手洗い等の一般的な予防法の励行で二次感染は防止できるとされます。
腸チフス、パラチフス
治癒するまで出席停止が望ましいです。
トイレでの排泄習慣が確立している5歳以上の小児は出席停止の必要はありません。
5歳未満の小児では3回以上連続で便培養が陰性になれば登校(園)してよいです。
流行性角結膜炎
眼の症状が軽減してからも感染力の残る場合があり、医師において感染のおそれがないと認められるまで出席停止です。
なお、このウイルスは便中に1 か月程度排出されることもまれではありませんので、登校(園)を再開しても、手洗いを励行します。
急性出血性結膜炎
眼の症状が軽減してからも感染力の残る場合があり、医師において感染のおそれがないと認められるまで出席停止です。
なお、このウイルスは便中に1 か月程度排出されるので、登校(園)を再開しても、手洗いを励行します。
場合によっては出席停止となる疾患
学校保健安全法では「その他の感染症」に含まれます。
その他の感染症は、学校で通常見られないような重大な流行が起こった場合に、その感染拡大を防ぐために、必要があるときに限り、学校医の意見を聞き、校長が第三種の感染症として緊急的に措置をとることができるものです。
学校によって、対応がまちまちです。
時代の流れとしては、感染に対して慎重で、出席停止措置をとる学校が増えているのではないかと思います(エビデンスはありません)。
繰り返しますが、ここに挙げた感染症は、必ず出席停止にしなければならないものではありません。
学校が出席停止措置をとったときのみ、登校許可証が必要になります。
感染性胃腸炎(ノロウイルスやロタウイルスなど)
症状のある間が主なウイルスの排出期間であるが、回復後も数週にわたって便からウイルスが排出されることがあります。
下痢、嘔吐症状が軽減した後、全身状態の良い者は登校(園)可能だが、回復者であっても、排便後の始末、手洗いの励行は重要です。
サルモネラ感染症、カンピロバクター感染症
下痢が軽減すれば登校(園)可能ですが、菌の排出は長く続くことがあるので、排便後の始末、手洗いの励行は重要です。
マイコプラズマ感染症
症状が改善し、全身状態が良くなればは登校(園)可能です。
インフルエンザ菌感染症、肺炎球菌感染症
発熱、咳などの症状が安定し、全身状態くなれば登校(園)可能です。

データ抜粋:
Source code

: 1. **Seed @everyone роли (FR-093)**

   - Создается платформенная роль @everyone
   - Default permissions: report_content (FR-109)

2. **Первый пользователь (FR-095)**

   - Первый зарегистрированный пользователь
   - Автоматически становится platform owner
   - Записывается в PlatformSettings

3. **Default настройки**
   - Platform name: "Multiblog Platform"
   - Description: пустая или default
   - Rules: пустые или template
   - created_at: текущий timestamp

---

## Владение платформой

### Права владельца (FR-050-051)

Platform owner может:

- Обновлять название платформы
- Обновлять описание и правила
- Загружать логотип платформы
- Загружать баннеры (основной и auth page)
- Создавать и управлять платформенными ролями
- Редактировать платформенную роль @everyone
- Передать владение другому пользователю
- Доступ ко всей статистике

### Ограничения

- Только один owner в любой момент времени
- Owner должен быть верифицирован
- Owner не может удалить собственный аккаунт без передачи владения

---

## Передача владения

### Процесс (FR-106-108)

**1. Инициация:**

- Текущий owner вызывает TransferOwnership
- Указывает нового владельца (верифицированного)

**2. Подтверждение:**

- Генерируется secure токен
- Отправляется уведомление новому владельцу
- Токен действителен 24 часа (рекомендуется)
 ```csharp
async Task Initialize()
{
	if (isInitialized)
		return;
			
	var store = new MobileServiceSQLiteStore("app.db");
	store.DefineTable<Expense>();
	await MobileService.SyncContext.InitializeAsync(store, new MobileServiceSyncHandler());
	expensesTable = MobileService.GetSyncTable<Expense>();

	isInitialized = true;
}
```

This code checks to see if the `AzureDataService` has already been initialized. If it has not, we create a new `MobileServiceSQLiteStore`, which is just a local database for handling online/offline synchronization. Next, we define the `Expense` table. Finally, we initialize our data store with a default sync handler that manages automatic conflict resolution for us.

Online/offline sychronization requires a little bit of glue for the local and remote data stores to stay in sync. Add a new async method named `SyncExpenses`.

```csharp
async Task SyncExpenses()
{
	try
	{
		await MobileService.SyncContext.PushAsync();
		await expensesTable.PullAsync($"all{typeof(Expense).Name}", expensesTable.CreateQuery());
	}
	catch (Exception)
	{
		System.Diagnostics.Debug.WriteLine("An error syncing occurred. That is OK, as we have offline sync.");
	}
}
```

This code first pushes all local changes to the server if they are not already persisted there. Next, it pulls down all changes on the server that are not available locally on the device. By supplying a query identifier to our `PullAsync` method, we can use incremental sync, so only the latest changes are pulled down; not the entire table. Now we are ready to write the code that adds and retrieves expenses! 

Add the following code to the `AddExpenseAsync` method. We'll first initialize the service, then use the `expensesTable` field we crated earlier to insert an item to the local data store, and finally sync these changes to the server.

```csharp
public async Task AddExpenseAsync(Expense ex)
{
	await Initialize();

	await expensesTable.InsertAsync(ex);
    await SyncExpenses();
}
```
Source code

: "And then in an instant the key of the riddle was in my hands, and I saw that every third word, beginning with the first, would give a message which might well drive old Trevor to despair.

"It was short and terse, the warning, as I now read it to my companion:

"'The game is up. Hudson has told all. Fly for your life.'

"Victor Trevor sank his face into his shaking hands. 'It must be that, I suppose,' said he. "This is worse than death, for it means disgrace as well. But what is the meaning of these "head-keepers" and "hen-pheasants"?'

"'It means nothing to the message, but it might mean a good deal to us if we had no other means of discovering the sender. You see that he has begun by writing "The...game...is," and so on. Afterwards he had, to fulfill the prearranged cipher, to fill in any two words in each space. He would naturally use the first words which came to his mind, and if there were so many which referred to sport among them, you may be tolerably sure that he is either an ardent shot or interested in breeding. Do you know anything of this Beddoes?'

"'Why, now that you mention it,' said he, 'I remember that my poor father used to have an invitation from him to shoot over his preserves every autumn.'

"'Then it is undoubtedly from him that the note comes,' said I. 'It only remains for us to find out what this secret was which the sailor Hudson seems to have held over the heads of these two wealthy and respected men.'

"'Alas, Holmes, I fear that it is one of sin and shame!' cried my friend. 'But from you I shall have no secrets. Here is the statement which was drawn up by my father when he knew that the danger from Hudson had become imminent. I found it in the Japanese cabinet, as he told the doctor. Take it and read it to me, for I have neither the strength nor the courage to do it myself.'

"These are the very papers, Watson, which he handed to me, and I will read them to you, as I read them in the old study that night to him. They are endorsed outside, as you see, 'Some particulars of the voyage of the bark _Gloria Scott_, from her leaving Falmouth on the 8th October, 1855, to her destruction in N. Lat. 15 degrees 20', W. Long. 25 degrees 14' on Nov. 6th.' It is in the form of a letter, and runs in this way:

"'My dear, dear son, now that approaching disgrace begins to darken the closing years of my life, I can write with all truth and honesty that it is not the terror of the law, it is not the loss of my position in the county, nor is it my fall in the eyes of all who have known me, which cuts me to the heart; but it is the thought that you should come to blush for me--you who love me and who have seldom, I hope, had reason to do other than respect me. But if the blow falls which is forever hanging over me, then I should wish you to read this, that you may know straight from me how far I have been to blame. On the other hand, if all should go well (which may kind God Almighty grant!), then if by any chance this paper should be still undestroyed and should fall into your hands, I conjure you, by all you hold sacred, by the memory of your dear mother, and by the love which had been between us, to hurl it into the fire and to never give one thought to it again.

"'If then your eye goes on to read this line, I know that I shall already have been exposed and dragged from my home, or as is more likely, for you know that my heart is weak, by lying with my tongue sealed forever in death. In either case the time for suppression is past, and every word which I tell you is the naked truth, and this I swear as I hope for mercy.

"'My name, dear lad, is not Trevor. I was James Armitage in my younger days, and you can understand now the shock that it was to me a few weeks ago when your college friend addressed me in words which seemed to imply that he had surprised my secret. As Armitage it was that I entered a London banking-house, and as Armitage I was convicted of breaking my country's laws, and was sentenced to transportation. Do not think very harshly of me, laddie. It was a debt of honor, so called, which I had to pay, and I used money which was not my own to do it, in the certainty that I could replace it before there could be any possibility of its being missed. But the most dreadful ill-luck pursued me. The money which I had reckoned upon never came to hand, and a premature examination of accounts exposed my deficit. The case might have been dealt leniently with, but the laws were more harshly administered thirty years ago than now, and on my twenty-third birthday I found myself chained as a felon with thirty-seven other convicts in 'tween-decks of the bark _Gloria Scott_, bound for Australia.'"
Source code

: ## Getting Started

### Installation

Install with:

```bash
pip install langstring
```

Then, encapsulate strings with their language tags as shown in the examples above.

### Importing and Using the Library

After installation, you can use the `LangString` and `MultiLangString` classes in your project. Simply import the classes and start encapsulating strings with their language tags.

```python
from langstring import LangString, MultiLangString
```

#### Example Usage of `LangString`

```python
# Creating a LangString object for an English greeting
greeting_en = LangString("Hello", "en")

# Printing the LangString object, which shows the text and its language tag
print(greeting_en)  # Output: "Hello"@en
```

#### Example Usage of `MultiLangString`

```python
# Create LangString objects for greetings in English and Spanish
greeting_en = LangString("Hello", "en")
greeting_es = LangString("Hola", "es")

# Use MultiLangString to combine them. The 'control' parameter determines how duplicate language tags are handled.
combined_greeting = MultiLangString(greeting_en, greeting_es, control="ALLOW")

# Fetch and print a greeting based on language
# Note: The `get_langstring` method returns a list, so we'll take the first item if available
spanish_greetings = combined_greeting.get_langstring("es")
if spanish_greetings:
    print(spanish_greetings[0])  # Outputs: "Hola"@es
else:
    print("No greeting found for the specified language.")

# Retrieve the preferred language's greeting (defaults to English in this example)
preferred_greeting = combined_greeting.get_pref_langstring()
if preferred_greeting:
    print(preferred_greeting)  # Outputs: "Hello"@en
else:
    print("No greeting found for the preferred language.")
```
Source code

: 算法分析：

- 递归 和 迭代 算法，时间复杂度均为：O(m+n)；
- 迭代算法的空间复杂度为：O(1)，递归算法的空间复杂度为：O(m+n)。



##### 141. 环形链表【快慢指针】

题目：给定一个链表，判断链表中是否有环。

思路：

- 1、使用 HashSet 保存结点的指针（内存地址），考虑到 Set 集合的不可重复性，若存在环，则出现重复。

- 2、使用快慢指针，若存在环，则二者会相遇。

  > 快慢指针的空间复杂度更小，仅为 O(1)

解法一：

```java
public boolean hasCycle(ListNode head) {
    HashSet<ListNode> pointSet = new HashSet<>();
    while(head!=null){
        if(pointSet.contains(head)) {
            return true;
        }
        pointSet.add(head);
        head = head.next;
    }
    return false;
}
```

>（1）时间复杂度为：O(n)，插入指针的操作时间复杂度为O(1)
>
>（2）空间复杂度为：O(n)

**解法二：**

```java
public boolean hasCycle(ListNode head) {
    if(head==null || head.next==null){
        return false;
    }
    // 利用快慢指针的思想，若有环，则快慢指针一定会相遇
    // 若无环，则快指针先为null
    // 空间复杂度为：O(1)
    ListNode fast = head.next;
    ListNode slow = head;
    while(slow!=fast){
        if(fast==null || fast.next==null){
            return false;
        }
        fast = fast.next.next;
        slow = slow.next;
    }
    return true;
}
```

課題一覧:
**a)** 出席停止に関する出典抜粋によると、登校許可証が必要になるのはどのような場合ですか。
**b)** 出席停止に関する出典抜粋を、最後の文の後から書き継いでください。

解答一覧:
**a)** 学校が出席停止措置をとったときのみです。

**b)**
溶連菌感染症
適切な抗菌薬療法開始後24時間以内に感染力はなくなるため、それ以降登校(園)は可能です。
伝染性紅斑(りんご病)
発しん期には感染力はないので、発しんのみで全身状態の良い者は登校(園)可能です。
急性細気管支炎(RSウイルスなど)
発熱、咳などの症状が安定し、全身状態の良い者は登校(園)可能ですが、手洗いを励行します。
EBウイルス感染症(伝染性単核球症)
解熱し、全身状態が回復すれば登校(園)可能です。
単純ヘルペス感染症
口唇ヘルペス・歯肉口内炎のみであれば、マスクなどをして登校(園)可能です。
発熱や全身性の水疱がある場合は欠席するのが望ましいです。
帯状疱疹
全ての発しんが痂皮化するまでは感染力があるものの、水痘ほど感染力は強くなく、水痘のような空気感染・飛沫感染はありません。
病変部が適切に被覆してあれば接触感染を防げるため、登校(園)可能です。
ただし、保育所・幼稚園では、免疫のない児が帯状疱疹患者に接触すると水痘にかかりやすいため、感染者は全ての皮疹が痂皮化するまでは保育児と接触しないこと。
また、水痘が重症化する免疫不全宿主(水痘ワクチン接種を受けておらず、白血病や免疫抑制剤で治療中の者)がいる場合には、感染予防に対する細心の注意が必要です。
手足口病
本人の全身状態が安定している場合は登校(園)可能です。
流行の阻止を狙っての登校(園)停止は有効性が低く、またウイルス排出期間が長いことからも現実的ではありません。
手洗い(特に排便後、排泄物の後始末後)の励行が重要です。
ヘルパンギーナ
全身状態が安定している場合は登校(園)可能ですが、長期間便からウイルスが排出されるので、手洗い(特に排便後、排泄物の後始末後)の励行が重要です。
A型肝炎
発病初期を過ぎれば感染力は急速に消失するので、肝機能が正常になった者については登校(園)可能です。
B型肝炎
急性肝炎の急性期でない限り、登校(園)可能です。
HBV キャリアの出席停止の必要はありません。
ただし、キャリアの血液に触れる場合は手袋を着用するなど、上記の標準予防策を守ることが大切です。
例外的な場合、例えばHBV キャリア児が非常に攻撃的でよくかみ付く、全身性の皮膚炎がある、出血性疾患がある等、血液媒介感染を引き起こすリスクが高い場合には、主治医、保育者、施設責任者が個別にそのリスクを評価して対応する必要があります。
伝染性膿痂疹(とびひ)
出席停止の必要はありませんが、炎症症状の強い場合や、化膿した部位が広い場合は、傷に直接触らないように指導します。
伝染性軟属腫
出席停止の必要はありません。
アタマジラミ
出席停止の必要はありません。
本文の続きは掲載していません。